Objective
University of Florida Graduated with Honors GPA 3.46
Designed, tested and implemented video processing boards for the company's "888" digital color corrector. The 888 system dominates the world's color correction market with 80 percent market share. At the beginning of the project all boards consisted mainly of discreet components and many small programmable logic devices (PLD) such as 22V10s. Near the end of the project field programmable gate arrays (FPGA) started being used and eventually replaced all of the discreet adders and multipliers on the real-time image processing boards. During this time all of the design tools were on the PC running under DOS or windows 3.11. For net list generation and data path FPGA design da Vinci used OrCad schematic capture. For PLD and FPGA state machine design ABEL from dataIO was used. All of these tools seemed to adequate at the time but there was no attempt at board or FPGA simulation. I also instructed the da Vinci engineering class that taught chief
engineers at post production facilities from all over the world how to
diagnose and repair the 888 color corrector. The class was taught
twice a year and usually had 10-20 people and lasted 5 days.
I left da Vinci Systems to become a partner in a new startup called
atLightSpeed, Inc. Here I designed a reconfigurable hardware
accelerator using Lucent Orca FPGAs. The board plugged into a Silicon
Graphics Indigo 2 workstation's GIO64 bus. The company developed 15
designs that accelerated certain image processing algorithms upto 200
times over software. Each design used the same board but just
reconfigured the FPGAs differently. We used VHDL for board level
simulation and synthesis. Our synthesis and place-and-route tools ran
on Sun servers and our simulator ran in Windows NT. I coordinated the
integration of the two platforms so our engineers could utilize the
benefits of both systems such as revision control system (RCS). I
developed many designs and managed even more. All in all, atLightSpeed
developed over 150 FPGA designs most running at 33 MHz in 90-100%
utilized parts.
Here I was involved in the design of a HDTV color corrector, "2k" with my former employer da Vinci Systems. I implemented the same tool set as atLightspeed except this time using Xilinx's M1 tools and Exemplar's Gallileo Extreme. In addition I wrote many perl tools to turn Orcad's VHDL net list into something that is usable under board level simulation. The design that was completed was the output board for the system which utilizes Xilinx 9500 and 4000XL devices running at 74.25 MHz system speeds.

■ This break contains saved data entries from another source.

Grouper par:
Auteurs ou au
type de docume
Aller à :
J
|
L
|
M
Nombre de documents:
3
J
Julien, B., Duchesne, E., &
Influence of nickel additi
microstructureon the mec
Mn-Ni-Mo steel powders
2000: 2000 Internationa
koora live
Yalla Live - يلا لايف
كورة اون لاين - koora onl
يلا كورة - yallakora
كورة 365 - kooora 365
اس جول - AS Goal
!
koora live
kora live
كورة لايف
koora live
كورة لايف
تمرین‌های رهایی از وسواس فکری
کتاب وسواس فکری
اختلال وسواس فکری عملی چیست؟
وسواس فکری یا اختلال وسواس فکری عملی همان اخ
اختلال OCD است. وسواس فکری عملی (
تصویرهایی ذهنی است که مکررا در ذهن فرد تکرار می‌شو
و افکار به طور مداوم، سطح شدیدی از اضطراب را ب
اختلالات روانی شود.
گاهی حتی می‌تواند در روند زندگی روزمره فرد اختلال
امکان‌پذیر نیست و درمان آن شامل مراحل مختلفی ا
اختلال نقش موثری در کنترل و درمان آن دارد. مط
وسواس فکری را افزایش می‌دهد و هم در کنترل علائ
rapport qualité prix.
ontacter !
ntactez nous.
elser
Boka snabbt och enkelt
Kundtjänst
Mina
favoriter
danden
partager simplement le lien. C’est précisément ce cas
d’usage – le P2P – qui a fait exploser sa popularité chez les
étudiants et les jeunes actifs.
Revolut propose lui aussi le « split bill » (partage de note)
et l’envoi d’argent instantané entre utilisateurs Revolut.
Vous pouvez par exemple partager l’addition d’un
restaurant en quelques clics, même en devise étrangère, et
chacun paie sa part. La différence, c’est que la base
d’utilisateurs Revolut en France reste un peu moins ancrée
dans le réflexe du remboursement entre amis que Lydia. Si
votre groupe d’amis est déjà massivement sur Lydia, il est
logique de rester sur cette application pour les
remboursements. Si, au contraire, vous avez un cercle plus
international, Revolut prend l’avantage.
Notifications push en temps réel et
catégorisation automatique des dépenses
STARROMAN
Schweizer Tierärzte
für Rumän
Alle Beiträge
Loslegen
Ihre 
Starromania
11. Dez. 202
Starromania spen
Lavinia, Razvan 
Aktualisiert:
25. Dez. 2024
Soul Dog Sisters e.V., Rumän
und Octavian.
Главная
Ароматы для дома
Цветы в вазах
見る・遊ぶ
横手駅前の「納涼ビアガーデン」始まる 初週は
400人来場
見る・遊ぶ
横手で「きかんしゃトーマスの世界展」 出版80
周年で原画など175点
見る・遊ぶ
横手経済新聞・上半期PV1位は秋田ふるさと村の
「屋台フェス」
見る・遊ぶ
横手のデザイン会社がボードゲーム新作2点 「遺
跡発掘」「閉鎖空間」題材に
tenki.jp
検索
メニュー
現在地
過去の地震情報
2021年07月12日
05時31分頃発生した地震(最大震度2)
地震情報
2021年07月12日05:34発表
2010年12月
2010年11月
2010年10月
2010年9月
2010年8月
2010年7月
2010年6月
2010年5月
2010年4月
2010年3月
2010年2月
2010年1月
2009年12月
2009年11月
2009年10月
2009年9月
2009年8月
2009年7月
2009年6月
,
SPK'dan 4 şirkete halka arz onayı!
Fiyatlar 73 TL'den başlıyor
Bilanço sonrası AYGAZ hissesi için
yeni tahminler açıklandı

Here at Esperan, a Cadence owned company, I've mostly taught basic 5 day VHDL courses. Occasionally I'll teach a 2 day verification seminar or a 3 day introduction to Perl class. Teaching is extremely satisfying and it's a great way to see the world. During my teaching which occurs every 5-6 weeks my wife and I have had a chance to meet a great number of interesting people see all kinds of beautiful sites.